The problem:
Resume the interview on Irish traditional music, picking up right after its final sentence.

Extracted text:
I love your interdisciplinary approach, and how open you are to learning from other musicians and styles of music other than jazz and classical. Tell me how you first encountered Irish Traditional music, and what are your thoughts about it?

My son’s music teacher, fiddler Michelle O Brien, sent some audio homework for him to study, and I immediately heard something so unique and extraordinary in her playing, It wasn’t just “an exercise” to be studied, it turned out that she was a six time all Ireland champion player and a protégé of Trad legend Tommy Peoples. I invited her to join me at my 2023 Bray Jazz Festival gig. We finished the show with a jazz version of “Gangnam Style” and some tunes by Mícheál Ó Súilleabhaín.

Whenever I play with Michelle, we always seem to get sucked into a spiritual space, especially when we play the Co. Clare song “An Gaoth Aneas”, we are always in tears while playing that tune. I can’t quite understand the power this song has over me. I’ve never experienced this kind of emotional effect before, it’s almost like a breakdown. This is a very rare and precious thing, and I make sure not to over play the tune, I hope I can cherish its power forever. Irish music has such strong melodies full of spirit and soul.

 

It’s very moving to hear you speak of your deep connection to that tune in particular, “An Gaoth Aneas” was huge part of the soundtrack of my childhood as it’s on Seán Ó Riada’s famous Gaiety Concert album which was always on at home. It’s wonderful to know that music like this has such universal resonance. Last Summer you had a chance to deeply immerse yourself in the music and cultural life of Donegal when you were awarded an IMC Navigator Artist in Residence at the An Grianán Theatre Letterkenny, how did that go for you?

I got to work with the virtuoso traditional fiddler and composer Séamus Gibson. At first, we didn’t seem to have much in common except for our no-nonsense approach to music making. Séamus’s natural ability with melody is shockingly good, his composition “George Peoples”, which he wrote when he was seventeen, is incredible and has become a trad standard, a part of the repertoire.

Stored dataset entries:
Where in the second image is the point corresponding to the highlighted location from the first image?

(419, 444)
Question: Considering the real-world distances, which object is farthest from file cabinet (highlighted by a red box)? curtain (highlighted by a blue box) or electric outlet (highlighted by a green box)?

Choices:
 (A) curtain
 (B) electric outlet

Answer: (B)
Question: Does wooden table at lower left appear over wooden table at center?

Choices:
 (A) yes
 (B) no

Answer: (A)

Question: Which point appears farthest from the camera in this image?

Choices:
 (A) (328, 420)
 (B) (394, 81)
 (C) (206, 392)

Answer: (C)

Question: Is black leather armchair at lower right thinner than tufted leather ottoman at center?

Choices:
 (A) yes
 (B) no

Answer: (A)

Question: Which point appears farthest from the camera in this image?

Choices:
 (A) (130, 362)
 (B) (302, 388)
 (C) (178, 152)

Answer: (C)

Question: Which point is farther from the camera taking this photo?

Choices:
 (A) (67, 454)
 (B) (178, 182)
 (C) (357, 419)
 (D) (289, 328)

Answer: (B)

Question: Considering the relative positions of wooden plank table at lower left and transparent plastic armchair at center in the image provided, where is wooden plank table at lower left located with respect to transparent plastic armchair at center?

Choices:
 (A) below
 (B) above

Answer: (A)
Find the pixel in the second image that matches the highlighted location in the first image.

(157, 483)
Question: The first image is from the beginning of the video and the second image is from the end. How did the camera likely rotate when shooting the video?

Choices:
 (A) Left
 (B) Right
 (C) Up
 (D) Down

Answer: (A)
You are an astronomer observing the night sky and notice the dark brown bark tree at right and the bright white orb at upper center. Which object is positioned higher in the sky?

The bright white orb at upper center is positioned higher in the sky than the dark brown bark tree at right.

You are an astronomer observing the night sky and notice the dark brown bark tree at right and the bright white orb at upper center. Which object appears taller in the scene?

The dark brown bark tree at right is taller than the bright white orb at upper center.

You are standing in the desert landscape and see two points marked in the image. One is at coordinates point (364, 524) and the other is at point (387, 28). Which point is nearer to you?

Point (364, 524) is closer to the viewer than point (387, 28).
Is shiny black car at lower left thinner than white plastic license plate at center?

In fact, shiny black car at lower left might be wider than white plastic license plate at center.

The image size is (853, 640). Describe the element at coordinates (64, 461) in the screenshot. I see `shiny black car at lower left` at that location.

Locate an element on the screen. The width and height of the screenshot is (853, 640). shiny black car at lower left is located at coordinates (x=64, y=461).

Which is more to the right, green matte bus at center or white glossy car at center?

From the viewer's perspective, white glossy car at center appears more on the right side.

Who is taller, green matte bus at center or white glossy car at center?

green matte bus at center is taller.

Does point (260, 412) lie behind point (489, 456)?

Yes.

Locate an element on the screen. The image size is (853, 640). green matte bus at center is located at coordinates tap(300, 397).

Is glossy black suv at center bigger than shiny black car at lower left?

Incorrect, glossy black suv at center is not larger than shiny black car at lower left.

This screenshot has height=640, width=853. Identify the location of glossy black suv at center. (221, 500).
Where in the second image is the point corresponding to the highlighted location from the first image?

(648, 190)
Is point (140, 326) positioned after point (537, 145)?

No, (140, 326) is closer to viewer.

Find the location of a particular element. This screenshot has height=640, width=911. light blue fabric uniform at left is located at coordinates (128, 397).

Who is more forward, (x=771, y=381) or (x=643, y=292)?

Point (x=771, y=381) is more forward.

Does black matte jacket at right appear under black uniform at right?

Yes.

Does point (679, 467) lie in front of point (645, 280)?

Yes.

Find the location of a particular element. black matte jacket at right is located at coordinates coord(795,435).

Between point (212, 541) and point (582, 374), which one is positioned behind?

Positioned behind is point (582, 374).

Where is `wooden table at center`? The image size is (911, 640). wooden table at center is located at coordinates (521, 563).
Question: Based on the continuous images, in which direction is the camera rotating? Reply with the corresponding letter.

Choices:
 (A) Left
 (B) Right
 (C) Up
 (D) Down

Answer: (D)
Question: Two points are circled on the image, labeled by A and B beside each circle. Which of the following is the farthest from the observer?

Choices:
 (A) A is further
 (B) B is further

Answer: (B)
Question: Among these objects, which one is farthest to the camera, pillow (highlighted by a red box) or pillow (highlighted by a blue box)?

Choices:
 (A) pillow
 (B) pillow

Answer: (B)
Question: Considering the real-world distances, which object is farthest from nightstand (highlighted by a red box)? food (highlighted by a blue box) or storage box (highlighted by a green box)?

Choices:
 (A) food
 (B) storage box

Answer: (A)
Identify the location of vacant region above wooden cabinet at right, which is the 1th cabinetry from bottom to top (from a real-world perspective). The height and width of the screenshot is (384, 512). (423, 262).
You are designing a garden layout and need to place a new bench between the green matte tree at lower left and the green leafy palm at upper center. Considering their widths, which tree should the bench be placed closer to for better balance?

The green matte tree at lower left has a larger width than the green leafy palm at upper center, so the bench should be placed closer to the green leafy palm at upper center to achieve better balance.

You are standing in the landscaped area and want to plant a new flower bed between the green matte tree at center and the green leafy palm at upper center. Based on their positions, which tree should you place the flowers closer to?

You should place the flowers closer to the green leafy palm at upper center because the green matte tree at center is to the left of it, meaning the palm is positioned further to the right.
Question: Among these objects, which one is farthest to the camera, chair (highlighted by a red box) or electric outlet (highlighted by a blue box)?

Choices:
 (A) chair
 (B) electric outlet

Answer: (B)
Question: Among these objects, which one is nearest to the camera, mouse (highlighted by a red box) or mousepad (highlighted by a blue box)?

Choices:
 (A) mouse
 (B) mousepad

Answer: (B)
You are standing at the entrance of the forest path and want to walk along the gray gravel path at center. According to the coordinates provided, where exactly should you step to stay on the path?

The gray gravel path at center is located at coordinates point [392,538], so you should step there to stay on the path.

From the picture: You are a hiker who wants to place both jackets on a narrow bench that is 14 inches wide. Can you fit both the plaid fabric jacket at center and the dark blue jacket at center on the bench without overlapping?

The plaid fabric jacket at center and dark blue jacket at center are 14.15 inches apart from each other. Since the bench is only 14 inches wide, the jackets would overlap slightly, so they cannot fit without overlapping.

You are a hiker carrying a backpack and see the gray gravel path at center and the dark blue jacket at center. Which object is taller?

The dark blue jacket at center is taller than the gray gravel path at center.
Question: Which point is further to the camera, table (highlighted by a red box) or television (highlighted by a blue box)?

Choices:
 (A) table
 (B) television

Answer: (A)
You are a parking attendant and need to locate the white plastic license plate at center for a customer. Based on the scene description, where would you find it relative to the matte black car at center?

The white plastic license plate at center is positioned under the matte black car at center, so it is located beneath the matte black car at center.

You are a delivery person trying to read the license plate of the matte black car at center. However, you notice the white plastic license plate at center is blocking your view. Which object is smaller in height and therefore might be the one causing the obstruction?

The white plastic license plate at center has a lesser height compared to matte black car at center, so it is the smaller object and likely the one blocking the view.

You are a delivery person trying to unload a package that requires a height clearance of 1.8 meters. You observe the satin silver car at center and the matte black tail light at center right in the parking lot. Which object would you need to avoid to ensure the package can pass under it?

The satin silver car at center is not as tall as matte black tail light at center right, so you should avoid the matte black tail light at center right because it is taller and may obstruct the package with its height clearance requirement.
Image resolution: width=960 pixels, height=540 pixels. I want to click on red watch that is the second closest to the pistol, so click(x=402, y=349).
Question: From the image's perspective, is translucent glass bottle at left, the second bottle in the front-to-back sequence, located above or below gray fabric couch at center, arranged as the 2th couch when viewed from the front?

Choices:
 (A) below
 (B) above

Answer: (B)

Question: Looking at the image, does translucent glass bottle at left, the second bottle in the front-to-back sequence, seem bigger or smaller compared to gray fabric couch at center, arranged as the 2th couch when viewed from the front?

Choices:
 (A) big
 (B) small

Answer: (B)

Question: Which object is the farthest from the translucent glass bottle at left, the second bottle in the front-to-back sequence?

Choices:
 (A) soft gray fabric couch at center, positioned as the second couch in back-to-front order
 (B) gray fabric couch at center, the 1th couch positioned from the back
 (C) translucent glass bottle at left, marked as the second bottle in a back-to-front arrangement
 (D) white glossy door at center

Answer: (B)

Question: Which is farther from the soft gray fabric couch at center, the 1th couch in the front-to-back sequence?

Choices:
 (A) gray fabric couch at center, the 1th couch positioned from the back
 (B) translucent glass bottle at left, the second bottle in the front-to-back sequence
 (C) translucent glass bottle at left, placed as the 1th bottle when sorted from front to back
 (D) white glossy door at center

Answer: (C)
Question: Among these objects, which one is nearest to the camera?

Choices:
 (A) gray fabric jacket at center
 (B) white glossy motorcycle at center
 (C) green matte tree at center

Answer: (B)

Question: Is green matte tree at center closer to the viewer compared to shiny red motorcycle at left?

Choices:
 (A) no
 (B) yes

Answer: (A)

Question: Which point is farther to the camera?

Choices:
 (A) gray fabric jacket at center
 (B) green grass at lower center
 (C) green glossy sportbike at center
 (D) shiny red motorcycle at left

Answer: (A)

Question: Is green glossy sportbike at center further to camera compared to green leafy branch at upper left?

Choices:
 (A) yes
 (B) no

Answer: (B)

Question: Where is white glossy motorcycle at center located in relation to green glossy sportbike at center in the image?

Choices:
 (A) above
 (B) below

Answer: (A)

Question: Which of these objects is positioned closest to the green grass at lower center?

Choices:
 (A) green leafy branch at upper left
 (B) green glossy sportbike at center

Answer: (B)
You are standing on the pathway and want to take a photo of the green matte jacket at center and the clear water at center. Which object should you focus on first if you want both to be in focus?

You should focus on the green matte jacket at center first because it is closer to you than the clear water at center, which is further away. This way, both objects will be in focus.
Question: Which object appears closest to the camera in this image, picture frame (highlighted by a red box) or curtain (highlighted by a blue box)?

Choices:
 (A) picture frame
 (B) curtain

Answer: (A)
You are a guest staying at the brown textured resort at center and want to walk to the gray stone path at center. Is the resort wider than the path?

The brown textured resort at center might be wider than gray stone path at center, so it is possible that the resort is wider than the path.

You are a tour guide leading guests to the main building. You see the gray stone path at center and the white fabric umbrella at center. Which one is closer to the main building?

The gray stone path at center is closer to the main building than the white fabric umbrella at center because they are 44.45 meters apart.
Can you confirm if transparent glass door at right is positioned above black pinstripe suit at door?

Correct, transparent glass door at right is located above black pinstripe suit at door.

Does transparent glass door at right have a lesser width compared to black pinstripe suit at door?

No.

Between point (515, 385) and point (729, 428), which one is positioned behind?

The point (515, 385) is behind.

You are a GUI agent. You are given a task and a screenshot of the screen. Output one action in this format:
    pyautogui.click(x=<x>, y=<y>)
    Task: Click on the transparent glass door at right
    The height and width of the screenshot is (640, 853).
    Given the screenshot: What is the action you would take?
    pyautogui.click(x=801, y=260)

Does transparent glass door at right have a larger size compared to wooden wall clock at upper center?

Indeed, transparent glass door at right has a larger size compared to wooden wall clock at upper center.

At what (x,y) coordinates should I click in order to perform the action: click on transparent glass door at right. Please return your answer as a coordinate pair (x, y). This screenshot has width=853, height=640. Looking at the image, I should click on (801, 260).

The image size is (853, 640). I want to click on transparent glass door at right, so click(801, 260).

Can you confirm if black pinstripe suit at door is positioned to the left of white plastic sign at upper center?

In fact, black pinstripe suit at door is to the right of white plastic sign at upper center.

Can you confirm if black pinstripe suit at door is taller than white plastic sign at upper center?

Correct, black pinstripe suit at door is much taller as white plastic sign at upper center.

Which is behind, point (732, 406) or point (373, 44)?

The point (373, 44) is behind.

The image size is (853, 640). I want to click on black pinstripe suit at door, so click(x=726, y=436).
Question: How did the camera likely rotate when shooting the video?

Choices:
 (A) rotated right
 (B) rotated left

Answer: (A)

Written reply:
He’d play his compositions, and I’d improvise harmonies and accompaniments around him. We also played Ó Súilleabhaín’s tunes “The Old Grey Goose” and “Woodbrook”. We did this for hours each day and developed a real rapport. It took a few days for two musicians from different genres to finally swing together, but when it happened, it was magical. The last day of the residency culminated in a concert performance with me, Séamus and Derry flute player Murrough O’ Kane.

Since then, playing powerful melodies and beautiful songs from each county of Ireland has become a crucial part of my music. It really helped me to realize the reason why I started music in the first place, the fascination with melody and songs. It’s easy to forget all this when you are caught up working on improvisations and developing various technical aspects of music. Playing with Michelle and Séamus has become such an important part of my life.

 

Your practice, and your outlook embodies so much of what I most admire, Internationalism, and the blurring of cultural boundaries. Your current Groovy Sunday Jazz Master Album Series at Hyde Bar is proving to be a real success, I wish such a series had been there years back when I was getting into jazz, how did it come about?

The series started last September 2024, downstairs in The International Bar performing Miles Davis’s “Kind of Blue”. The motivation came from the urge to investigate historical masterpieces in depth for musicians including myself and to provide a “Time Machine” experience for the audience. Since then, we’ve played “Time Out” by Dave Brubeck, Getz/Gilberto, Headhunters by Herbie Hancock, and The Atomic Mr. Basie. We’ll be playing Pat Metheny’s “Letter from Home” (March 30th and April 2nd) with guitarist Chris Guilfoyle filling Metheny’s boots!

 

No doubt, he’ll fill them very well! I’ve been so impressed with the large, and very diverse crowds that you draw to the gigs, how has it been for the musicians involved?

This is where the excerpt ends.